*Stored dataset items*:

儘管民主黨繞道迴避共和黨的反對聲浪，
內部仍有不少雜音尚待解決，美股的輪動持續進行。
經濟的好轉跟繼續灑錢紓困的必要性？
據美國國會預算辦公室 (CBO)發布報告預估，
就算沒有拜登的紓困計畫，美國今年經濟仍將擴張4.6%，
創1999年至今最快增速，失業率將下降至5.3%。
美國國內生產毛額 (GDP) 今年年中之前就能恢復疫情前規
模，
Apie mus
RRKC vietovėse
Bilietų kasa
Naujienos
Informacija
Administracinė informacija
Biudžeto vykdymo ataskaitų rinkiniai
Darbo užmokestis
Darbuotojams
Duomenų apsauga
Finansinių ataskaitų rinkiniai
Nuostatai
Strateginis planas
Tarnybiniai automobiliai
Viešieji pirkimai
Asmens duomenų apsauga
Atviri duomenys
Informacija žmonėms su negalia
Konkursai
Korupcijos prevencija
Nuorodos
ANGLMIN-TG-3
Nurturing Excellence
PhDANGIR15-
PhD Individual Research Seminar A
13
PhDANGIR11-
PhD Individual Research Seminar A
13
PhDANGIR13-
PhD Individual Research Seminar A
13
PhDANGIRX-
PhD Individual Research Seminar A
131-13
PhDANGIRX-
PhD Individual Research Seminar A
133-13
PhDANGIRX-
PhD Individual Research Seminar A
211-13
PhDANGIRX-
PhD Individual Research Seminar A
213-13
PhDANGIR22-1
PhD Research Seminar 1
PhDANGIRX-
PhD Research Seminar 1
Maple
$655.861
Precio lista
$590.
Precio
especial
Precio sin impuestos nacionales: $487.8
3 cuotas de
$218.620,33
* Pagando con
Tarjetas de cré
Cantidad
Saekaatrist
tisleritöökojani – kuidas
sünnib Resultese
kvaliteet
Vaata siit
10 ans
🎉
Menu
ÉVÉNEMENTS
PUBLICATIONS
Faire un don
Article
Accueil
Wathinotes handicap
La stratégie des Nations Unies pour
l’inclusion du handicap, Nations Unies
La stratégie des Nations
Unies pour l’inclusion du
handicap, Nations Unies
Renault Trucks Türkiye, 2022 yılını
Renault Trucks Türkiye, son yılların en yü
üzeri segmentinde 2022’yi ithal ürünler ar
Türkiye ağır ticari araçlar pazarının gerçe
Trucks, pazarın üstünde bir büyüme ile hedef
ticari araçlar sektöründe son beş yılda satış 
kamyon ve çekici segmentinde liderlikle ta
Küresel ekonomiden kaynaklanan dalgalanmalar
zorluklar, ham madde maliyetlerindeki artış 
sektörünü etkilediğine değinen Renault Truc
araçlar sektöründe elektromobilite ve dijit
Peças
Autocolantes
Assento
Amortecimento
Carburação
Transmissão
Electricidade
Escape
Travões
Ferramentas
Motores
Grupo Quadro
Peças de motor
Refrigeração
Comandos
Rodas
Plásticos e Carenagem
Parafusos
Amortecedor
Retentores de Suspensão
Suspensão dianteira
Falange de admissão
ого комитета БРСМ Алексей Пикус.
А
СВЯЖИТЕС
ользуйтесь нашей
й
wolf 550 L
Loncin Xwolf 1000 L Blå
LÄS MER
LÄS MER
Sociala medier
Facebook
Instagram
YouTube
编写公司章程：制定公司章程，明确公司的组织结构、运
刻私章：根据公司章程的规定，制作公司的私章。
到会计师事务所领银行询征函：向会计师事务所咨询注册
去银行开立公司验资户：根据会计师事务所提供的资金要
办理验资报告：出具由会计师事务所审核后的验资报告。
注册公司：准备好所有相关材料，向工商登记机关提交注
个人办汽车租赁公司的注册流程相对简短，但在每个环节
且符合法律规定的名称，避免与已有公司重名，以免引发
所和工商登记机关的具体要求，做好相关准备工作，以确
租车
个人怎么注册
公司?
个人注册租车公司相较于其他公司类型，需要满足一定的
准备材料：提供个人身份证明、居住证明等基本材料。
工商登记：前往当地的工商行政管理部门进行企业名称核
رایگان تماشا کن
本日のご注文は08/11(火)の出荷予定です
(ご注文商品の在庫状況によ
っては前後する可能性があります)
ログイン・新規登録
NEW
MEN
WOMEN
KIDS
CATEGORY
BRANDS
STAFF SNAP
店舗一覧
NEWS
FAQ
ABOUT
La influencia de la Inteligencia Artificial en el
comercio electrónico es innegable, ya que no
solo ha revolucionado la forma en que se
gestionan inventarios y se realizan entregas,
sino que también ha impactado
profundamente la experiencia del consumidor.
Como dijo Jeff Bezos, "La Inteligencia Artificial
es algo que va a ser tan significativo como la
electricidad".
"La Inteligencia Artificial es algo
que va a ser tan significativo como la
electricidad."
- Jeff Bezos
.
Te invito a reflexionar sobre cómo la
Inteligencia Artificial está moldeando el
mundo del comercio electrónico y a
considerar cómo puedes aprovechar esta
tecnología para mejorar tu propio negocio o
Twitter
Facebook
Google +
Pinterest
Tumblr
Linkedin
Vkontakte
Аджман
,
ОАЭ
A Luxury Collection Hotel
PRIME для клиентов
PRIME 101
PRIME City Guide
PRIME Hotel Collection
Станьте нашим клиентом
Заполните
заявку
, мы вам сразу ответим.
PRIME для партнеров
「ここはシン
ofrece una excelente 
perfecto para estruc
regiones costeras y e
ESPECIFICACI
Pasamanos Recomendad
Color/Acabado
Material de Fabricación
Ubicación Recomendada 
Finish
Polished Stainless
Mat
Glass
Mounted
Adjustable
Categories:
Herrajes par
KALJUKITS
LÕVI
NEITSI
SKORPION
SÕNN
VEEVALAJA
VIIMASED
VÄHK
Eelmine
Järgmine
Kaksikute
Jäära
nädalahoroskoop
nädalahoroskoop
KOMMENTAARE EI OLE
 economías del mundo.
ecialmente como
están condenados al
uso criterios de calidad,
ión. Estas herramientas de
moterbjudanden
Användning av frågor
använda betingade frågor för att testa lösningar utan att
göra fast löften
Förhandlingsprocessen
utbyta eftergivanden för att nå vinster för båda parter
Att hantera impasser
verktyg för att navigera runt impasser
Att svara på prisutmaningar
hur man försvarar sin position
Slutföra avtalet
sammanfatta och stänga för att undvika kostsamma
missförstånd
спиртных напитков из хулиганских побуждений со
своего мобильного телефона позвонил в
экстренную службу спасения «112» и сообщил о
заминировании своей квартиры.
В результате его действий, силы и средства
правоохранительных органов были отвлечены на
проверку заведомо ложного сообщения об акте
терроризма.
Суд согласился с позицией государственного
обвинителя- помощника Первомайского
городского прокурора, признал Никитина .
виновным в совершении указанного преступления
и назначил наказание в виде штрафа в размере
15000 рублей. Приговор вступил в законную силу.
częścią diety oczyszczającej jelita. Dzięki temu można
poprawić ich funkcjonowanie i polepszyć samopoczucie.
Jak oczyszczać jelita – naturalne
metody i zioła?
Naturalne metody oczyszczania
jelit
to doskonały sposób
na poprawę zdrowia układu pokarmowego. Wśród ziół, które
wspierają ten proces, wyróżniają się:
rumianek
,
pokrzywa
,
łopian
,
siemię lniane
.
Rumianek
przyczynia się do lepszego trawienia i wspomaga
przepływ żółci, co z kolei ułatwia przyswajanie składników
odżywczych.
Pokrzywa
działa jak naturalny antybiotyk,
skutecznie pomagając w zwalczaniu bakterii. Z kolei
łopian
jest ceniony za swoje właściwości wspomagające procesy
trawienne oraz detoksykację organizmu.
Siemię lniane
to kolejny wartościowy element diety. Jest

*Exercise goal*: In the records above, how many lines include the string "segmentinde"? Answer with only the number.

*Answer for this exercise*: 2